Ooh, hand me that hat will you? There. I doff it.
After the pleasantries of ‘Four Corners’ this takes things on a step nicely, if not apace, giving the band more character which is all it takes to dispel doubts. Verging on urgent, ‘Alive’ is beautifully produced and both brisk and relaxed in a cultivated manner, as vocals flap around. The expected prettiness of their guitar is allowed to become gutsy, and they exhibit flashes of this power throughout a trim, inviting album which should also appeal to those outside the traditional Goth field.
‘Uncertain’ is immaculately tense, and the striking lyrical delivery snares you coolly. Refusing to relinquish romantic dreams our doomed host is basted in his own juices while the band plod heartily, with a very cute rhythmical dominance. Reassuring guitar gushes forth but the fretting concerns return to keep the mood dark. ‘Walk Away’ is weirder, with strong vocals ringing out as the band stand back, and again the words are hung out like ominous flags. Twinkly guitar, crisp drums and frankly exhibitionist bass undulate happily while groans inwardly, which is good, or it’d be a dour experience. By not mirroring the lyrical tone a vivacity occurs.

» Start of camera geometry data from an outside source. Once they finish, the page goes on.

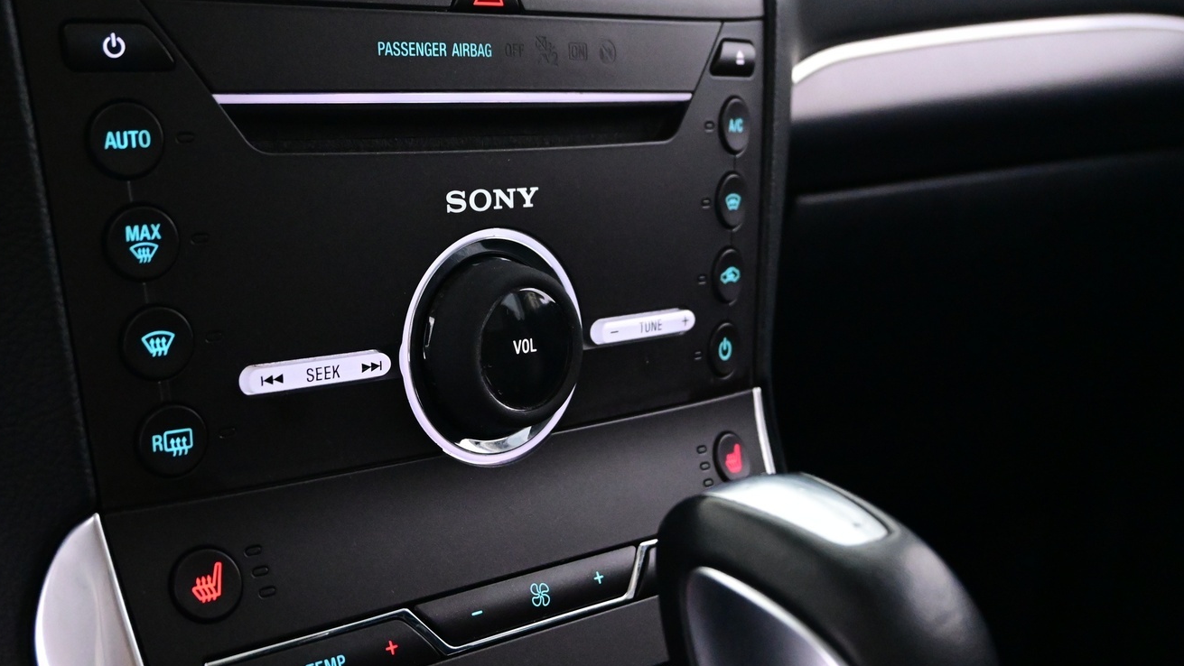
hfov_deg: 45.5
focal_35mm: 45
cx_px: 461
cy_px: 356
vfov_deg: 26.7
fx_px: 1402
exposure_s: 1/40
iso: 5000
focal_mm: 23
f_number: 4.2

‘Wondering’ finds a drumming assassin let loose in a monastery. Worried vocals pursue his daring work and angry, jutting guitar roughs up the softening, rolling undertow. Driven, and with controlled incandescence, this is a sumptuous voyage made unusual with the rhythmical geography and only let down by the curious and unlikely end. ‘Looking Back’ is simple Goth, presenting the notion of decisive decisions and demonstrations of devotion. Pinpoint guitar filigree over mournful, podgy bass offsets the now boomy singer. ‘Reflections’ has further versatility and variety as the song floods with fluttering guitar and the rhythm chops down hungrily on the more desperate, dramatic declarations. The double vocals doesn’t work, but the resolute intensity does.
‘Taken’ will give you pause for thought. Emotional turbulence goes from anguish to dignified resignation and the music reverberates likewise, all put over with a heartfelt throb it’s like Furniture at their finest, for anyone who remembers. Guitar tweezers pull at the sullen face of ‘Never Again’, eventually encouraging some lusty bellowing which is striking. ‘Years’ is strident fluff by comparison albeit with a good drum kick and ‘Another Day’ rounds things off with perhaps a suitable case of misery, but does it concern someone that died, or slipped away? Either way it’s uncomfortable and makes for a fine close to an auspiciously stately success.
They’ve stood up, disturbing the mustiness, and it all looks and sounds good.